Explorer les souvenirs à travers les lieux de vie
Il n’y a pas une, mais douze maisons pour former ce squelette. Celui qui maintient les souvenirs bons ou mauvais pour en faire 35 ans de vie, et peut-être déjà un peu plus.
Ce squelette qui porte toute la peine de la mort du Grand-Singe son père, le souvenir de la grand-mère décédée elle aussi.
De chacune de ces maisons qui ont vu grandir le Bébé-singe avec ses peines et ses questions, l’incompréhension de la mauvaise-famille, le rejet de celle qui vient de là-bas et qui ressemble tant au père. De celle qui ne veut pas rentrer dans le rang et s’obstine à construire ces cabanes qui dérangent l’ordre établi, l’allée rectiligne des pommiers en fleurs.
★ ★ ★
Poursuivez le texte sur les souvenirs des douze maisons, en reprenant juste après sa dernière phrase.

▸ **Jeu de données**
★ ★ ★
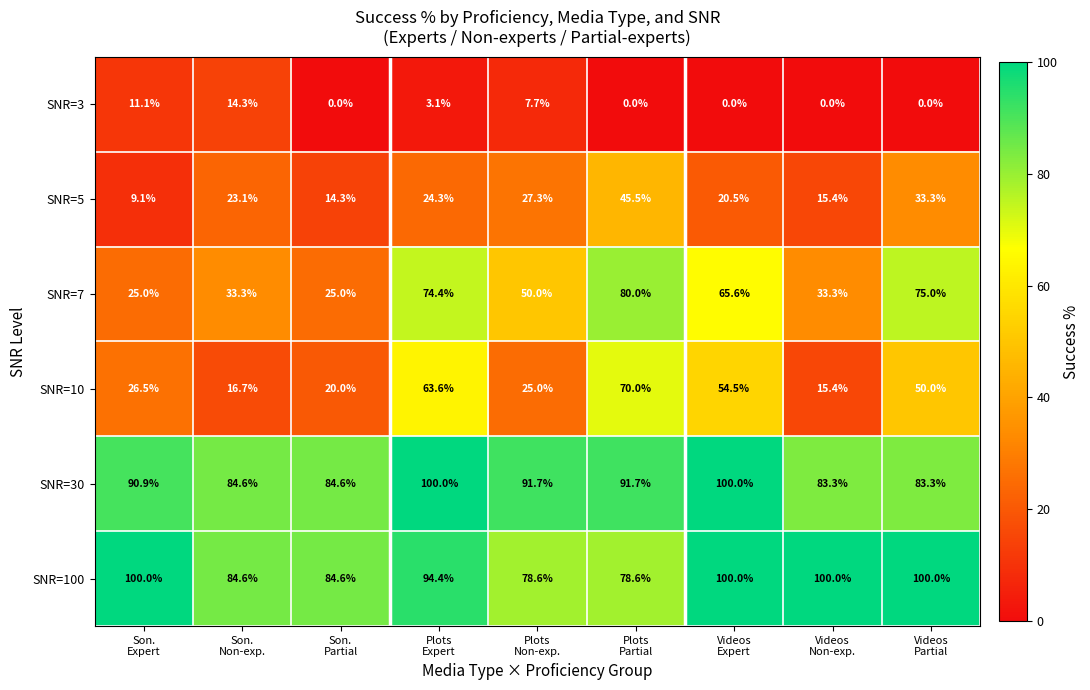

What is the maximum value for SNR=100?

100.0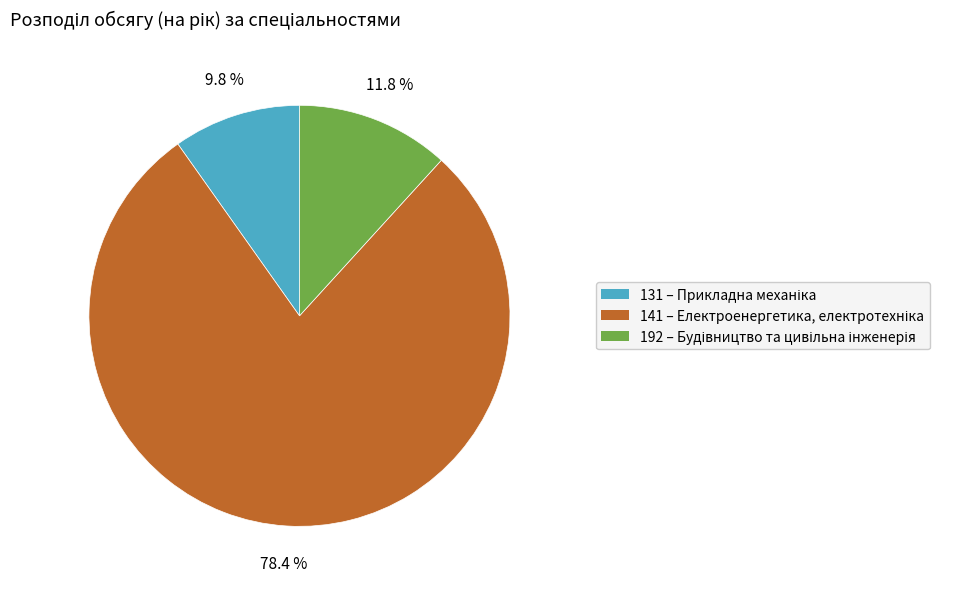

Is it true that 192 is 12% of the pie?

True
★ ★ ★
▸ **Résultat obtenu**
Alors elle nous les présentent une à une telles qu’elles sont dans sa mémoire, bonheur, malheur, souvenirs, famille, décès, regrets, silences, rencontres. Tout y est posé pêle-mêle et laissé à notre regard de lecteur parfois un peu perdu.
L’utilisation de la troisième personne tout au long du roman est parfois gênante mais maintient bien la distance entre l’autrice et celle qui évolue à sa place dans la maison squelette.
Comme un double qui serait un autre soi, mais différent, celui qui a vécu, subi, souffert, aimé ou détesté, qui a espéré vibre autrement et pleuré le décès du père, le seul véritable homme et pilier de sa vie.
Un roman assez étrange que j’ai eu du mal à lire mais que je n’ai pourtant pas eu envie de lâcher pour autant. Une écriture singulière pour dire les sentiments tenus à distance, comme pour se protéger et moins souffrir, malgré l’afflux puissant des souvenirs et des regrets.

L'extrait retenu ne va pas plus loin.